When your child has been ill for a long time, and you feel that his doctors have failed him; when you feel betrayed and dismissed by the very people you turned to for help, it's hard to believe that anyone in the medical establishment truly cares. Instead of hands reaching down to help you rise from the muck of misdiagnosis, you see the palms of surrender, the shrug of shoulders, the glint of irritation that you've returned, again, to ask for answers.

So you can imagine my joy at finding a community of doctors, researchers, hospital directors, and administrators who are determined to solve one of the most complex challenges in medicine today: to unravel the Gordian knot that is the diagnostic process when it fails. Not to simply cut it, so the threads are unusable for any other purpose, but to do the daunting work of identifying causes, designing solutions, testing them in their own organizations, and then sharing what works so others may benefit.

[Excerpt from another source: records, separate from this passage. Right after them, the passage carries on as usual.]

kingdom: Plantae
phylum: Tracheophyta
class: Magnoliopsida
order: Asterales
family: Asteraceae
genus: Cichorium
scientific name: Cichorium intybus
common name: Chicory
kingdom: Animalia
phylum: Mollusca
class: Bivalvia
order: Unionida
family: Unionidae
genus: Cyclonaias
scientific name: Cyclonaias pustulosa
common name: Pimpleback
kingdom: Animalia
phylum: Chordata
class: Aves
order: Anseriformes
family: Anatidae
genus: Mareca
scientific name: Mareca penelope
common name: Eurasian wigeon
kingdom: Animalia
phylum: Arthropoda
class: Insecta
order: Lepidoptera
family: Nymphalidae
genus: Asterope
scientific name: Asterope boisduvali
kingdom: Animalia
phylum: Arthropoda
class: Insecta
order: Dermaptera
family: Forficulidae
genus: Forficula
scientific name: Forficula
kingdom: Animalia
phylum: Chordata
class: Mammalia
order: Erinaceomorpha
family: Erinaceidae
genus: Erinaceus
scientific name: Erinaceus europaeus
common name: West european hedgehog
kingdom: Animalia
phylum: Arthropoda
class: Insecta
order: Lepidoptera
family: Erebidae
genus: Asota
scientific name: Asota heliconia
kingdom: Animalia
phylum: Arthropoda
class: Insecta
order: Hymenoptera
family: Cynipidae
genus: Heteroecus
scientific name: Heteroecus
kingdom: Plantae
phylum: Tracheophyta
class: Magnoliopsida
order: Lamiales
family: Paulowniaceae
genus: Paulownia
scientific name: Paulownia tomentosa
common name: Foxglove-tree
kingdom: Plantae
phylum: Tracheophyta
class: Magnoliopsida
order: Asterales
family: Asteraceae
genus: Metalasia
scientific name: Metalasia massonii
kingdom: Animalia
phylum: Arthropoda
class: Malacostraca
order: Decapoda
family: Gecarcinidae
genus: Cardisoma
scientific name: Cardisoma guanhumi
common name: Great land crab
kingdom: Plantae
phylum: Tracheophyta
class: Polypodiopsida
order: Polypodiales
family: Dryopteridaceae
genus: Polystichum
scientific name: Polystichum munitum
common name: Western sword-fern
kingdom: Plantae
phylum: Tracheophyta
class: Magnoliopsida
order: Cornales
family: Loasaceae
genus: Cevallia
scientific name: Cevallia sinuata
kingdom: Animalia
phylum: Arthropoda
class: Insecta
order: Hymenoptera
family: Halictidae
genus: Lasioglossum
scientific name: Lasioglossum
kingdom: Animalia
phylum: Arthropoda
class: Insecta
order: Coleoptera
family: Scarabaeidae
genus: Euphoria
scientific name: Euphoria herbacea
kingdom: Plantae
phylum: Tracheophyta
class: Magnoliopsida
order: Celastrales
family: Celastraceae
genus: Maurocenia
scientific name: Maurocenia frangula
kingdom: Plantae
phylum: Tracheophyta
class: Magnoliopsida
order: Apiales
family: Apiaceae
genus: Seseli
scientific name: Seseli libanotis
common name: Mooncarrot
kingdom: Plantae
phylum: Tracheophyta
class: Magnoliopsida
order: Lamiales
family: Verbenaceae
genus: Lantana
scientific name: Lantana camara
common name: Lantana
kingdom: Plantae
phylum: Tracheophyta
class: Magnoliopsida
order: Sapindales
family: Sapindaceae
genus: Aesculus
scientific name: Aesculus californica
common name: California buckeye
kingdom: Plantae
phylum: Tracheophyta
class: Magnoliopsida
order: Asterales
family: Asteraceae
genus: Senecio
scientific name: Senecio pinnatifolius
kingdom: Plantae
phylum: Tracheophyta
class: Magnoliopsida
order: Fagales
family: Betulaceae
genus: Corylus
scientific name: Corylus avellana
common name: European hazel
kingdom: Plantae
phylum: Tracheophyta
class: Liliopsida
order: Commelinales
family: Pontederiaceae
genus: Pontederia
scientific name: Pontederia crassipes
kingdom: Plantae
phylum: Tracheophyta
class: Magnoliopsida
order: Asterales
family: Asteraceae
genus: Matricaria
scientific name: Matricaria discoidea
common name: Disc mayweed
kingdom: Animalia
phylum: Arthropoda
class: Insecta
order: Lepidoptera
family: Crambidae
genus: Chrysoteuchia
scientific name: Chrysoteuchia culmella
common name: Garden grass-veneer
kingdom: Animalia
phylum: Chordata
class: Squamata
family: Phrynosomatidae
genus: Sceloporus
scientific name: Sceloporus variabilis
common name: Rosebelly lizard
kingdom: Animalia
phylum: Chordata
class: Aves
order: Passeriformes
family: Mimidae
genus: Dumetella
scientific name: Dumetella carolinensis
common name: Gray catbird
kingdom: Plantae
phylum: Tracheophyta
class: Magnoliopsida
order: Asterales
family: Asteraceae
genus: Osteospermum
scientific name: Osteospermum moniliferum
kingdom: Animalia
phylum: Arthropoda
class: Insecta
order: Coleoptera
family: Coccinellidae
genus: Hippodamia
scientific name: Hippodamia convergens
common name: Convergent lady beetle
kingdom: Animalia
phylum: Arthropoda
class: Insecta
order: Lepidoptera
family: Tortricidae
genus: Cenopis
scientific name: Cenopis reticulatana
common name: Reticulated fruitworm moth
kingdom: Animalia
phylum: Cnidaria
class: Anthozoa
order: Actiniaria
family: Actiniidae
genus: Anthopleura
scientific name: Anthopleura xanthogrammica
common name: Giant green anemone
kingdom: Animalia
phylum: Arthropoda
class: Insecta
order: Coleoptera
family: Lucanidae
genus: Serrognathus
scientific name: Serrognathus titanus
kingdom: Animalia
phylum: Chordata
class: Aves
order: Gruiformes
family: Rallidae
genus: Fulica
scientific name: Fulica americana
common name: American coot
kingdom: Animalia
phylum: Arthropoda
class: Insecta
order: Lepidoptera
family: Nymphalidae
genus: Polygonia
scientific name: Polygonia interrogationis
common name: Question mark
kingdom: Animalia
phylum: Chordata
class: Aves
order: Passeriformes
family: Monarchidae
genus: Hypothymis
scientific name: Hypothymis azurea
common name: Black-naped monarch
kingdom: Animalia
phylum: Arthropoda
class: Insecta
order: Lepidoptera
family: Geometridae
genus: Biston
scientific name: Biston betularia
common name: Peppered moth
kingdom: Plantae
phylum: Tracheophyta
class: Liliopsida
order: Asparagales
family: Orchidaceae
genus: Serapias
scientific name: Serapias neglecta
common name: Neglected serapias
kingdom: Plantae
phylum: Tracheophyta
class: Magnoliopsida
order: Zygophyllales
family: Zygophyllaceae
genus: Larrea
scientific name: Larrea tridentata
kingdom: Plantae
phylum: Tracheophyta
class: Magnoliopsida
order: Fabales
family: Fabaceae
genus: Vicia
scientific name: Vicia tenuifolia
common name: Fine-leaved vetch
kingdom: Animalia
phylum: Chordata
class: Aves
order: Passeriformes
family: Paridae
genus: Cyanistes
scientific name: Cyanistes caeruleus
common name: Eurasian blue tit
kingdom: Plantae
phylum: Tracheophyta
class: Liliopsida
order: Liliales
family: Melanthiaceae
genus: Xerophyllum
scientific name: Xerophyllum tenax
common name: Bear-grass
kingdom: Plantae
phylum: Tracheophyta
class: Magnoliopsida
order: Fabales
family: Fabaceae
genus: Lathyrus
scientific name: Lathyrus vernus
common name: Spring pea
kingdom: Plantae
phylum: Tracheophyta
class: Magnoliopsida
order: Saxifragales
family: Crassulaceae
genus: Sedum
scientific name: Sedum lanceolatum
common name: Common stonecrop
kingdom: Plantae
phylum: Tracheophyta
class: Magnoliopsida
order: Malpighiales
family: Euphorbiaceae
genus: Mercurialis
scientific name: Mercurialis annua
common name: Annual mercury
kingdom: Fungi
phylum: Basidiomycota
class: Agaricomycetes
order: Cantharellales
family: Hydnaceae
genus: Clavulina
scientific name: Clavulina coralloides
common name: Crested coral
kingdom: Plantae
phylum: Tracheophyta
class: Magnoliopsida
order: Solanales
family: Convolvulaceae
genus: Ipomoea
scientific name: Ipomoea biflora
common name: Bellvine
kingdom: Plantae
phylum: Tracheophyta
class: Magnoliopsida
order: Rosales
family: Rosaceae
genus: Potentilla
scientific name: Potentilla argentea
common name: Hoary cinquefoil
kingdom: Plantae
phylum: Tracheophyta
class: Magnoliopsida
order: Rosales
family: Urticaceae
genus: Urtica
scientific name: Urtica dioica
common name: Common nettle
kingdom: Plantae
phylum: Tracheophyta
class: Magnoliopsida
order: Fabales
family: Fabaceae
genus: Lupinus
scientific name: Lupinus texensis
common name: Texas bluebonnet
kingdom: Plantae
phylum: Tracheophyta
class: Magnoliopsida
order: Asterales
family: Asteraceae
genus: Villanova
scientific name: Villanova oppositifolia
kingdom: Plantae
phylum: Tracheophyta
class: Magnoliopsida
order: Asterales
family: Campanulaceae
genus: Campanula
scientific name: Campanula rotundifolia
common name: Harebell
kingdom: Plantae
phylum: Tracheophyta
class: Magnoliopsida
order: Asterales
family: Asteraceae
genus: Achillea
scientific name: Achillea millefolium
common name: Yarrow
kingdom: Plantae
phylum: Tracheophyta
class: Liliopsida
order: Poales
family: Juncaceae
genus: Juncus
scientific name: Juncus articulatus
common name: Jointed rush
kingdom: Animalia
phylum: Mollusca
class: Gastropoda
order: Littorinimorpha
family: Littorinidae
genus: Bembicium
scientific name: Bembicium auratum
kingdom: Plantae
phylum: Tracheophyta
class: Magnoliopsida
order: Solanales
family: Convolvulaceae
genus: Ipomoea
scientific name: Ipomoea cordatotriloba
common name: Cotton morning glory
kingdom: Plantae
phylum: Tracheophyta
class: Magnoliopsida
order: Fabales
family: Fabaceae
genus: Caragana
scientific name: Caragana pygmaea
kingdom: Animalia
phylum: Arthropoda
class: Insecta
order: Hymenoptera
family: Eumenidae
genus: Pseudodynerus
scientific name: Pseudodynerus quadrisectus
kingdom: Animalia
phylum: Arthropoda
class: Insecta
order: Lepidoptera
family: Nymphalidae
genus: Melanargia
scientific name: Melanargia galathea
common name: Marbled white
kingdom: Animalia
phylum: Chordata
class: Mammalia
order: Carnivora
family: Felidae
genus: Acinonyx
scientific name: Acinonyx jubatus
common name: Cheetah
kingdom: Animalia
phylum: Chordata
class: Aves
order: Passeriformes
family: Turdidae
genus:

Today, at the first Interventions to Improve Diagnosis meeting, I worked with men and women with the glint of determination in their eyes, their shoulders set to lift, their palms held out to grasp. Approximately 35 experts from health care systems all over the country met because we want to improve the accuracy and speed of diagnosis. Six teams from hospital systems, a handful of advisers, and staff from SIDM (the Society to Improve Diagnosis in Medicine) and IHI (the Institute for Healthcare Improvement) have decided to try.

They're not alone. By Sunday, hundreds more will have come to Boston from all over the world to attend the 10th International Diagnostic Error in Medicine conference convened by SIDM. They're ready to attack the formidable task of unraveling the knotted rope, and then using it to pull so many others to safety.